> [EXERCISE DETAILS] Count the lines in the listing that contain the string "least", treating uppercase and lowercase as different. Reply with only the number.

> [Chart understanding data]
[Start of Attachment]

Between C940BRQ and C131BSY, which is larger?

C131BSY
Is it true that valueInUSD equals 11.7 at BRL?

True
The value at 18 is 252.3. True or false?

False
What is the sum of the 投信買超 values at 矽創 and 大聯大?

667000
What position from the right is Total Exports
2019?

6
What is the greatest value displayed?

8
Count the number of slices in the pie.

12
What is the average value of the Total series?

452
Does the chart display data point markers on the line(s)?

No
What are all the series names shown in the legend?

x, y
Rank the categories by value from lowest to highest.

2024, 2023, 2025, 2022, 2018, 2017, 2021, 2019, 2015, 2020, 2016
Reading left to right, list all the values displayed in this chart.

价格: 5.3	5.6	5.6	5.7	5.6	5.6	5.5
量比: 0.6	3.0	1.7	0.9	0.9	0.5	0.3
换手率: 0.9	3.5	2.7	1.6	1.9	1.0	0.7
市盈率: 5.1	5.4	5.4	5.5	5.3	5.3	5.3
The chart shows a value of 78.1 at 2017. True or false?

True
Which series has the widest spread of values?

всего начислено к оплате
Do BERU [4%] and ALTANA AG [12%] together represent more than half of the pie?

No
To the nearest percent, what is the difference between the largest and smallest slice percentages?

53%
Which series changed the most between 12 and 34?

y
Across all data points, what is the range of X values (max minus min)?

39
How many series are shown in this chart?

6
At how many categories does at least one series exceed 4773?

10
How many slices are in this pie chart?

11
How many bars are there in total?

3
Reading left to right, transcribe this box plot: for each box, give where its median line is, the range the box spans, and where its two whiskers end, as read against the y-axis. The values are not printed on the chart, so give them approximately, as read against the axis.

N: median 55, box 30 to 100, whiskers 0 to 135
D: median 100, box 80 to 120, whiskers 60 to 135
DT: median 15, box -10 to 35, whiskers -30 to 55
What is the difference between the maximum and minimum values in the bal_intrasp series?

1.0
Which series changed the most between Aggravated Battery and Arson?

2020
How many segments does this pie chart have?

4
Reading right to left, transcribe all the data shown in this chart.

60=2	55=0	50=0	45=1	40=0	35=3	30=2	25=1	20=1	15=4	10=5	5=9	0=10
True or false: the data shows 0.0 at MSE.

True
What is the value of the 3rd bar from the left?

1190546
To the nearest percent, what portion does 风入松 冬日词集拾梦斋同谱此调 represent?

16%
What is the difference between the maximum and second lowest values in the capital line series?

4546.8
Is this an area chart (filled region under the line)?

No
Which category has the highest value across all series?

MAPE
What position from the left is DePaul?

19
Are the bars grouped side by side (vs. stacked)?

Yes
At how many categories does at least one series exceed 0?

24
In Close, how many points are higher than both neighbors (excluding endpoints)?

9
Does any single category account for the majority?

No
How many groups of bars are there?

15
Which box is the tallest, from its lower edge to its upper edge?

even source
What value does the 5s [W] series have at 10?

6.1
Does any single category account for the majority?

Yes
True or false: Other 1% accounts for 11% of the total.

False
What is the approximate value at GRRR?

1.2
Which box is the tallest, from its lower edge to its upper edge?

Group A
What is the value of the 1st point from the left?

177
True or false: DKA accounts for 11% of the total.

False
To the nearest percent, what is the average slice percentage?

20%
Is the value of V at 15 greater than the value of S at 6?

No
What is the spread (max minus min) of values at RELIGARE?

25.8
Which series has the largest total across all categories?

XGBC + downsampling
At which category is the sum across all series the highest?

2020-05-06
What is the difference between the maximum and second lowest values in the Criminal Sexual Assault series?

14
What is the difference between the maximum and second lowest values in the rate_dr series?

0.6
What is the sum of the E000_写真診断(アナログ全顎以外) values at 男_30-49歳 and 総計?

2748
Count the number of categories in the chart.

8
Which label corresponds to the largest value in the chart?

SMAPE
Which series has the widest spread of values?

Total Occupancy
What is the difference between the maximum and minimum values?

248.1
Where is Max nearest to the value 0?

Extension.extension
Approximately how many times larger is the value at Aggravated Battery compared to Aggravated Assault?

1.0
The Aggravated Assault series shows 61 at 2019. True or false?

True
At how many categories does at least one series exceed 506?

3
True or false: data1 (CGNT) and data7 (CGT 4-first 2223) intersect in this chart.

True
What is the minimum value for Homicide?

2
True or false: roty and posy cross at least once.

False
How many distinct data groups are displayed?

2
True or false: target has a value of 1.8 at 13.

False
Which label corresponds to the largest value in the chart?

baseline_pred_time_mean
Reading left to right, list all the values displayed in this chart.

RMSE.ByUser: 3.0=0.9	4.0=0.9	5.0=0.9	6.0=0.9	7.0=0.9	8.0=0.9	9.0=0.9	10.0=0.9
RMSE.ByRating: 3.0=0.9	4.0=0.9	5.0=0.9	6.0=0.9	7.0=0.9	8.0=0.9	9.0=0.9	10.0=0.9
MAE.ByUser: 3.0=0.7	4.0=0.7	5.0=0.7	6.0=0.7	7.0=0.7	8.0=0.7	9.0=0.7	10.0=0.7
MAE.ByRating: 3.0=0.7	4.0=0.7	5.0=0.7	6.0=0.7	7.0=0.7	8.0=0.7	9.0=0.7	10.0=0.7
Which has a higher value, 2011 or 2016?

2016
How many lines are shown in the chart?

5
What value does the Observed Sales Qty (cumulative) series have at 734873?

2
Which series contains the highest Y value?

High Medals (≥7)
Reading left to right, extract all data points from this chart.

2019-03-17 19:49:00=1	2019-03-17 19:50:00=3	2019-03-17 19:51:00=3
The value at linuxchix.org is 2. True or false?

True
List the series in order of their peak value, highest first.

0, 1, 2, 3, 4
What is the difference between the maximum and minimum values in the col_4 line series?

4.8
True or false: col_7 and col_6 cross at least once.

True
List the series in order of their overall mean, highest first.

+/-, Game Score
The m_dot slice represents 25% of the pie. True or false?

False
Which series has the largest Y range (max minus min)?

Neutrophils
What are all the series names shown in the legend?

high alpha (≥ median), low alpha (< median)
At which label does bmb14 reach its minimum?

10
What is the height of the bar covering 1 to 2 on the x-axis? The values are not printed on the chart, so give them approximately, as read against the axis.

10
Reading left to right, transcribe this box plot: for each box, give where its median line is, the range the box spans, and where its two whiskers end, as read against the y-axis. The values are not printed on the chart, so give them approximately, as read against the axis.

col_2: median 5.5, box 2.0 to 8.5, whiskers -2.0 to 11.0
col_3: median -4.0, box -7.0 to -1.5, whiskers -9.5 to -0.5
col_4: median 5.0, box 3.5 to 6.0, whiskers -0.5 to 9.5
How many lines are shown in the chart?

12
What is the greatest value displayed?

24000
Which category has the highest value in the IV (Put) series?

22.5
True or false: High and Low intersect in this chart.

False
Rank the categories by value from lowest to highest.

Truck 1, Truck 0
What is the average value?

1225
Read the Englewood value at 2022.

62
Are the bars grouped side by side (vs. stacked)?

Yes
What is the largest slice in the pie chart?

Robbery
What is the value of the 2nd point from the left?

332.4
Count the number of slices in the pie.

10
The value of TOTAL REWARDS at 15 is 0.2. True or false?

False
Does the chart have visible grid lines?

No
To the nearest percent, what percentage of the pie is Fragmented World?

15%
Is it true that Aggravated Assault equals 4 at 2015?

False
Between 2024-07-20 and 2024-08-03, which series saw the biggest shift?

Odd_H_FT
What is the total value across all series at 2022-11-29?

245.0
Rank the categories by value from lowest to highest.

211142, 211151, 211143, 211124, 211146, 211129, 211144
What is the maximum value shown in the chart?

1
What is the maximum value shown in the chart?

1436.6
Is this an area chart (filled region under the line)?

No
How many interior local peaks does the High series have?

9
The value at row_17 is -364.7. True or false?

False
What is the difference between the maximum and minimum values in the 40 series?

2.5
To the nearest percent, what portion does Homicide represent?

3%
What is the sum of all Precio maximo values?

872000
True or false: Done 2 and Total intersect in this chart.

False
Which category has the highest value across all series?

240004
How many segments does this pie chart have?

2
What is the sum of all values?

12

[End of Attachment]

> [ANSWER SPACE] 5